Over the past two years, we have routinely incorporated nerve grafting techniques into our reconstructions. By identifying injured nerve endings and connecting them to nerve grafts, we aim to guide nerve regrowth toward the nipple or central breast skin. While the success rate is currently around 60–70%, we have seen meaningful return of sensation in many patients.
Although insurance coverage for this procedure is still limited, we are encouraged by growing recognition and increasing approval rates among insurers.
SECONDARY REVISIONS
Many women choose to undergo a reconstruction revision after their initial surgery. At the time of mastectomy, we often have limited control over the final shape, size, and contour due to factors like skin thickness and blood flow. A revision surgery allows us to refine the results, enhancing breast shape, volume, and symmetry. These procedures are typically covered by insurance, performed on an outpatient basis, and do not usually require drains.
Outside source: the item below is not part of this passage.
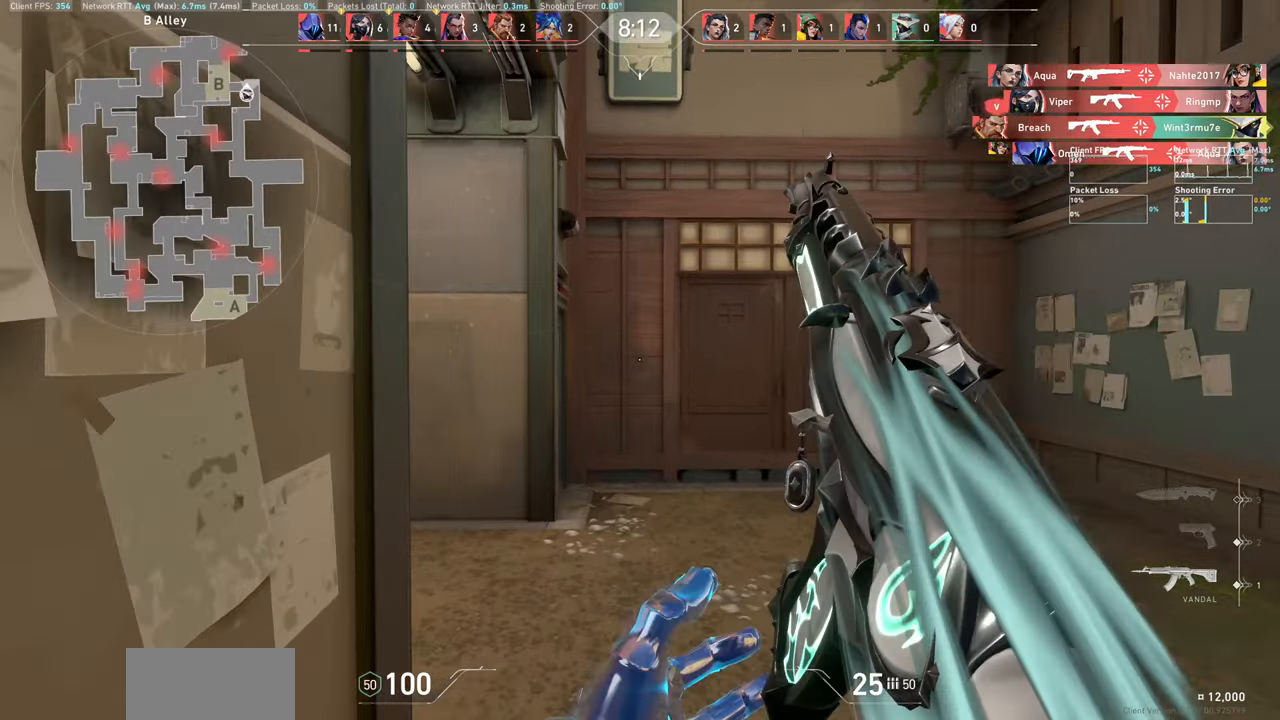
{"keys": ["w"], "mouse": [], "events": [[16, "d", "down"], [233, "d", "up"]]}
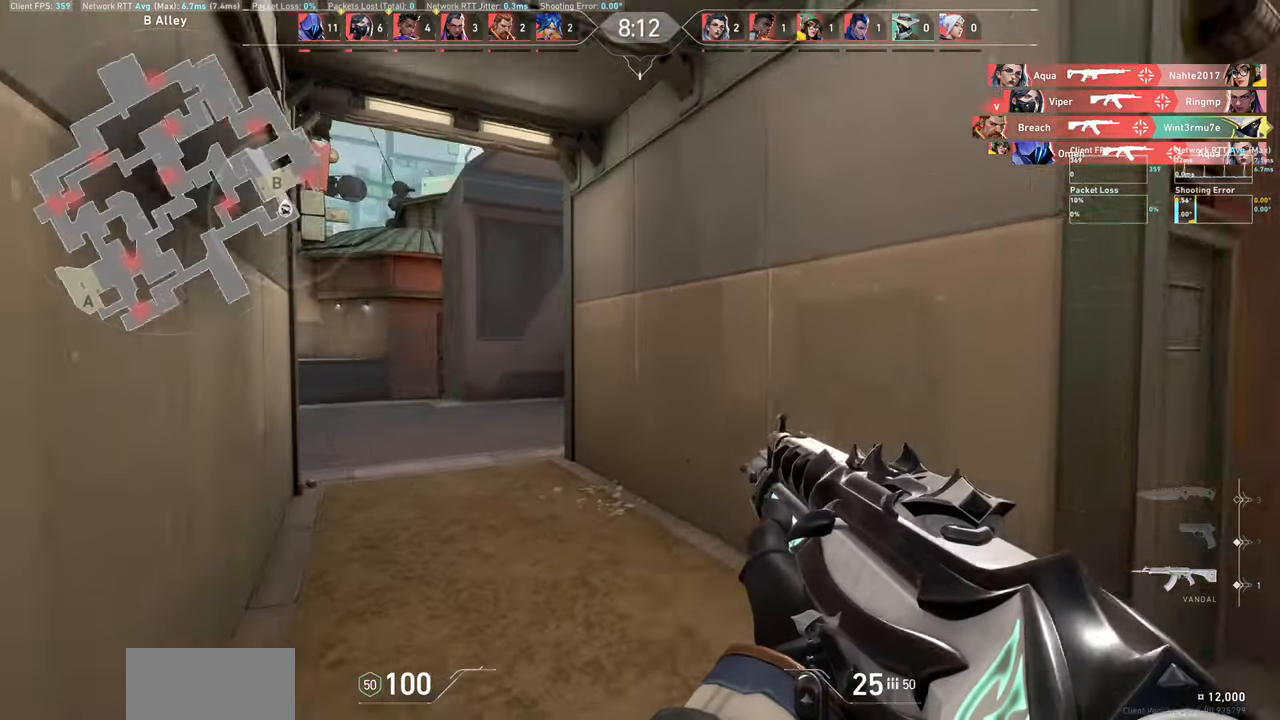
{"keys": ["w"], "mouse": [], "events": []}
Recovery is generally much faster and more comfortable than the initial surgery.
COMPLICATIONS
Mastectomies carry a relatively high complication rate due to the large surface area involved and the reduced blood supply to the tissues, which can pose challenges for healing and reconstruction. The below are common complications seen after mastectomy:
Wound Healing Issues -Delayed healing or wound breakdown
Skin or nipple necrosis (especially in nipple-sparing mastectomies)
Infection - Can range from mild redness to serious deep infections May require antibiotics or surgical washout
Bleeding or Hematoma - Accumulation of blood under the skin. May require drainage
Seroma - Fluid buildup under the skin May require aspiration or drain placement
Loss of Sensation - Most patients experience numbness in the chest due to severed nerves
Pain or Neuropathic Pain - Sharp, burning, or chronic pain in the chest wall or axilla
Shoulder or Arm Stiffness - Especially if lymph nodes are removed Lymphedema Swelling of the arm due to lymph node removal or radiation
Complications after implant based reconstruction
Capsular Contracture - Scar tissue tightens around the implant causing firmness or distortion
Implant Malposition or Rippling - Visible or palpable folds, asymmetry, or migration. May require revision or fat grafting
Implant Infection or Exposure - May require implant removal
Animation deformity - May require pocket change to above the muscle
Need for Revision Surgery - Common over time to address changes in shape, symmetry, or complications
Fat necrosis or oil cysts - After fat transfer. May require imaging, biopsy, steroid injection or surgical removal
Complications after tissue based reconstruction
Flap Loss (Partial or Total) - If blood flow is compromised. May need to be repaired immediately, removed or replaced at a later date.
Fat Necrosis - Lumps of firm tissue due to poor fat perfusion
Abdominal Wall Weakness or Hernia - Related to tissue harvestin. We try to reduce abdominal wall weakness by minimizing muscle dissection and nerve transection at the time of harvesting the DIEP flap.
Longer Recovery Time - Due to dual surgical sites (chest and abdomen)
Microvascular Complications - Rare but serious—can include clotting of blood vessels in the flap. May need to be repaired immediately, removed or replaced at a later date.